⟨
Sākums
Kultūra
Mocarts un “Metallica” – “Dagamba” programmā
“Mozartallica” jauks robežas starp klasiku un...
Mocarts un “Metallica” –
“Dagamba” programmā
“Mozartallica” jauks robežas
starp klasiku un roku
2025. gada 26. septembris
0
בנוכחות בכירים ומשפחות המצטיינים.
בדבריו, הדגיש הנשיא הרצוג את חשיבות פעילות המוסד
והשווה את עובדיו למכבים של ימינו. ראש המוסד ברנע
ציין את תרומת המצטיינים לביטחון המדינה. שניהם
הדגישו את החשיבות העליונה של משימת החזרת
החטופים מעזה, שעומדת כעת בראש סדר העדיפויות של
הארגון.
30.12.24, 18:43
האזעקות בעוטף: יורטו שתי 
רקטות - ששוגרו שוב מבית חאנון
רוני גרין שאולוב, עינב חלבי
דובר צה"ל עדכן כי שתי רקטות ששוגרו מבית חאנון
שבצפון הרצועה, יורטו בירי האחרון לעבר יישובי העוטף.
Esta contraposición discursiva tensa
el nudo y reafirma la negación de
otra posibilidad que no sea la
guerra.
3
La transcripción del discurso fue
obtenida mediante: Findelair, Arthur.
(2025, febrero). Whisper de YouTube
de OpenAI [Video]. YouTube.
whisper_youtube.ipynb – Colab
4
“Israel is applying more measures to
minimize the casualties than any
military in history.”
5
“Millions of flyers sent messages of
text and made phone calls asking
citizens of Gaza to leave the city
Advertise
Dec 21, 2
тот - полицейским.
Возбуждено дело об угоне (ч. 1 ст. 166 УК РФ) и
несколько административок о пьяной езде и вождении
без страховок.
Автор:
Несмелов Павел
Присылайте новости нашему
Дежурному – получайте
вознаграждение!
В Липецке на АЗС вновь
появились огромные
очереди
⟩
Reproduce the items above, swapping each instance of "Mocarts" for "Mozart" and changing nothing else.

● **Task result**
Sākums
Kultūra
Mozart un “Metallica” – “Dagamba” programmā
“Mozartallica” jauks robežas starp klasiku un...
Mozart un “Metallica” –
“Dagamba” programmā
“Mozartallica” jauks robežas
starp klasiku un roku
2025. gada 26. septembris
0
בנוכחות בכירים ומשפחות המצטיינים.
בדבריו, הדגיש הנשיא הרצוג את חשיבות פעילות המוסד
והשווה את עובדיו למכבים של ימינו. ראש המוסד ברנע
ציין את תרומת המצטיינים לביטחון המדינה. שניהם
הדגישו את החשיבות העליונה של משימת החזרת
החטופים מעזה, שעומדת כעת בראש סדר העדיפויות של
הארגון.
30.12.24, 18:43
האזעקות בעוטף: יורטו שתי 
רקטות - ששוגרו שוב מבית חאנון
רוני גרין שאולוב, עינב חלבי
דובר צה"ל עדכן כי שתי רקטות ששוגרו מבית חאנון
שבצפון הרצועה, יורטו בירי האחרון לעבר יישובי העוטף.
Esta contraposición discursiva tensa
el nudo y reafirma la negación de
otra posibilidad que no sea la
guerra.
3
La transcripción del discurso fue
obtenida mediante: Findelair, Arthur.
(2025, febrero). Whisper de YouTube
de OpenAI [Video]. YouTube.
whisper_youtube.ipynb – Colab
4
“Israel is applying more measures to
minimize the casualties than any
military in history.”
5
“Millions of flyers sent messages of
text and made phone calls asking
citizens of Gaza to leave the city
Advertise
Dec 21, 2
тот - полицейским.
Возбуждено дело об угоне (ч. 1 ст. 166 УК РФ) и
несколько административок о пьяной езде и вождении
без страховок.
Автор:
Несмелов Павел
Присылайте новости нашему
Дежурному – получайте
вознаграждение!
В Липецке на АЗС вновь
появились огромные
очереди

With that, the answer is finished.